**Apply what you read**.
1. Extract the passage from the text on the Center for Soil and Water Quality, starting at "To facilitate the" and ending at "Environmental Authority (ARMA).".
2. List every challenge to sustainable soil and water use that the text on the Center for Soil and Water Quality names in its opening paragraph.
3. Write a continuation of the text on the Center for Soil and Water Quality, picking up after its final sentence.

**Text**.
*** Block opens ***
The people of Arequipa face many challenges to their sustainable use of soil and water resources; contamination from past and current mineral resource extraction activities, inadequate management under recent agricultural intensification, highland desertification due to overgrazing, exposure of toxic mineral deposits due to glacial retreat, diminishing glacial ice due to climate warming, and shifting precipitation patterns.

The Center for Soil and Water Quality (CSWQ) will focus on characterization, monitoring, and visualization of the Arequipa Region’s vital soil and water resources. Science-based decision making related to sustainable natural resource use, agricultural productivity, and human health requires accurate, spatially and temporally resolved measurements of soil and water quality, availability, and vulnerability. The CSWQ will address these challenges through a variety of research, education, and outreach activities located within UNSA and field sites throughout the Arequipa Region.

The CSQW will house key laboratories for soil and water processing and analysis and serve as a regional, national and overall Latin American resource for technical and scientific excellence in soil, water, and natural resource characterization. The Center will install and maintain riverine and ground water monitoring stations at locations critical to ground and surface water source, extraction, and impairment. Field observatories also will be maintained, in collaboration with the Arequipa Nexus Institute Center for Agriculture Innovation and Demonstration, at key regions of agronomic importance representative of the major land use, climate, soil type, and geographic areas.

To facilitate the utilization of spatially-resolved soil data decision making by stakeholder communities (i.e. policy makers, practitioners, and researchers), CSWQ will create a research and education program in visualization and data analysis with platforms such as the on-line and web-based Soil Explorer mapping platform developed at Purdue (https://SoilExplorer.net) that are usable by common handheld devices such as smart phone-based devices.

To ensure the widest impact of CSWQ activities, the Center will work closely with regional and national organizations such as Peru’s National Water Authority (ANA), Peru’s Ministry of Energy and Mines (MEM), Peru’s Ministry of the Environment (MINAM), the Arequipa Regional Environmental Authority (ARMA).
*** Block closes ***
**Data for analysis**.
*** Block opens ***
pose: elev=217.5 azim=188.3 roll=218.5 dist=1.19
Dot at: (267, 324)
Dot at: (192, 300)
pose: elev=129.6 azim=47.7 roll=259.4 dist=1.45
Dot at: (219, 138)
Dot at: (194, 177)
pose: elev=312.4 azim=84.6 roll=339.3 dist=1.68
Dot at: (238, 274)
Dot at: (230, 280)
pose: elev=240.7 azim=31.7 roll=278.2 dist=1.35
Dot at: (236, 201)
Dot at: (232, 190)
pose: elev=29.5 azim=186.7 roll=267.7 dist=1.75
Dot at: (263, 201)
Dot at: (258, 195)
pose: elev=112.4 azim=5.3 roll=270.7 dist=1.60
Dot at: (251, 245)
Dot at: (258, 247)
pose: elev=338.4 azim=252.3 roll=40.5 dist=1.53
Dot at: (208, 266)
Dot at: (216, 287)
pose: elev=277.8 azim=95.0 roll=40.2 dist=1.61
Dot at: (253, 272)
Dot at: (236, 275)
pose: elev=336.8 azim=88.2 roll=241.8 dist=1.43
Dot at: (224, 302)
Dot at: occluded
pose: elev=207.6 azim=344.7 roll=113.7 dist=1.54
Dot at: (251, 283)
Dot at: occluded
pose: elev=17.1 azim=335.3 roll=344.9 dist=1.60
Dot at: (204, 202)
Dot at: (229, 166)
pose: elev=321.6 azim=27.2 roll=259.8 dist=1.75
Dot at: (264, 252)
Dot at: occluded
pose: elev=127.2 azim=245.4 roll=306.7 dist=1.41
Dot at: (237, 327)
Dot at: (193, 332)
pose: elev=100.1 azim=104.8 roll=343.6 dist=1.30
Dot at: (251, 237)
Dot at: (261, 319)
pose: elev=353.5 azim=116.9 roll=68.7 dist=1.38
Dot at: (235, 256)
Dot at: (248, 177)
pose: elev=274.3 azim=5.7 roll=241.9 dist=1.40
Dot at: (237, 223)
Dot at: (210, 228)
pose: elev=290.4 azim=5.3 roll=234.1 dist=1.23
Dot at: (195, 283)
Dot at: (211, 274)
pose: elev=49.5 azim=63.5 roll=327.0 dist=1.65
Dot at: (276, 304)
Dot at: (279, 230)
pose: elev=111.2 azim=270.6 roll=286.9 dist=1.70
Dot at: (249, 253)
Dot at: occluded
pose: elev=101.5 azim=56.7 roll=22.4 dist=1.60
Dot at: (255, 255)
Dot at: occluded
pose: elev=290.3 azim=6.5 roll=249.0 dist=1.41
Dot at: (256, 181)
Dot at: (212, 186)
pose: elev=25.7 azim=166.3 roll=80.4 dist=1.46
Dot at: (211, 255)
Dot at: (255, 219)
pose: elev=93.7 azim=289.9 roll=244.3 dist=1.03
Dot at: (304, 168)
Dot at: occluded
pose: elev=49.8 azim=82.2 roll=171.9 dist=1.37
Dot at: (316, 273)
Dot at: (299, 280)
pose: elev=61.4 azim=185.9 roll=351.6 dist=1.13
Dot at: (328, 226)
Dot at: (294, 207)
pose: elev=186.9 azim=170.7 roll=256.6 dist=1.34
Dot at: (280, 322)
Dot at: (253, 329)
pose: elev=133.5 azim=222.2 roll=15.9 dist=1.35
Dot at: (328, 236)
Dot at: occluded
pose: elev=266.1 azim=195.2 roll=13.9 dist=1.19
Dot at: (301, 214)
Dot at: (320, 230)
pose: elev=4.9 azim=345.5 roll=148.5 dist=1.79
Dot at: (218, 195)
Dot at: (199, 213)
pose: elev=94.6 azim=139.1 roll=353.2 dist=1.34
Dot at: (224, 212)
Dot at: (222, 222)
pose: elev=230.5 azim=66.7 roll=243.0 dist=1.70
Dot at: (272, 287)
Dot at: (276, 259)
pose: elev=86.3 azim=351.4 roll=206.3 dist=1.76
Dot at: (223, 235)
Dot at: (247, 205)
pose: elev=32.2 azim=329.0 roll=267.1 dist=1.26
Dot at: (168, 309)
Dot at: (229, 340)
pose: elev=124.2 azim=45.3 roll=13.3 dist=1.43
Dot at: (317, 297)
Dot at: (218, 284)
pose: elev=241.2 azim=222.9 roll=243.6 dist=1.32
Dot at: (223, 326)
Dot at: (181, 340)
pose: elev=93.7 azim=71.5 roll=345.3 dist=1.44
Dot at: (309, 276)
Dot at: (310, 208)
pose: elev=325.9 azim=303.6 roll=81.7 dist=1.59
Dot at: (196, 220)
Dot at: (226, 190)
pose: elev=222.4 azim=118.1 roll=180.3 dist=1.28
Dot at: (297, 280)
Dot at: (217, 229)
*** Block closes ***
**Outputs for the tasks**.
1.
To facilitate the utilization of spatially-resolved soil data decision making by stakeholder communities (i.e. policy makers, practitioners, and researchers), CSWQ will create a research and education program in visualization and data analysis with platforms such as the on-line and web-based Soil Explorer mapping platform developed at Purdue (https://SoilExplorer.net) that are usable by common handheld devices such as smart phone-based devices.

To ensure the widest impact of CSWQ activities, the Center will work closely with regional and national organizations such as Peru’s National Water Authority (ANA), Peru’s Ministry of Energy and Mines (MEM), Peru’s Ministry of the Environment (MINAM), the Arequipa Regional Environmental Authority (ARMA).

2.
- Contamination from past and current mineral resource extraction activities
- Inadequate management under recent agricultural intensification
- Highland desertification due to overgrazing
- Exposure of toxic mineral deposits due to glacial retreat
- Diminishing glacial ice due to climate warming
- Shifting precipitation patterns

3.
We envision CSWQ as the hub where multidisciplinary teams of experts from UNSA, Purdue University, and other national and international institutions apply cutting-edge tools in soil and sediment geochemistry, soil health, data visualization, ground sensors, and remote sensing and work collaboratively to achieve a detailed understanding of the state and vulnerability of the Arequipa Region’s soil and water.

The CSWQ will work synergistically with the other centers of the Arequipa Nexus Institute and provide them data and information critical to their development models and decision support tools.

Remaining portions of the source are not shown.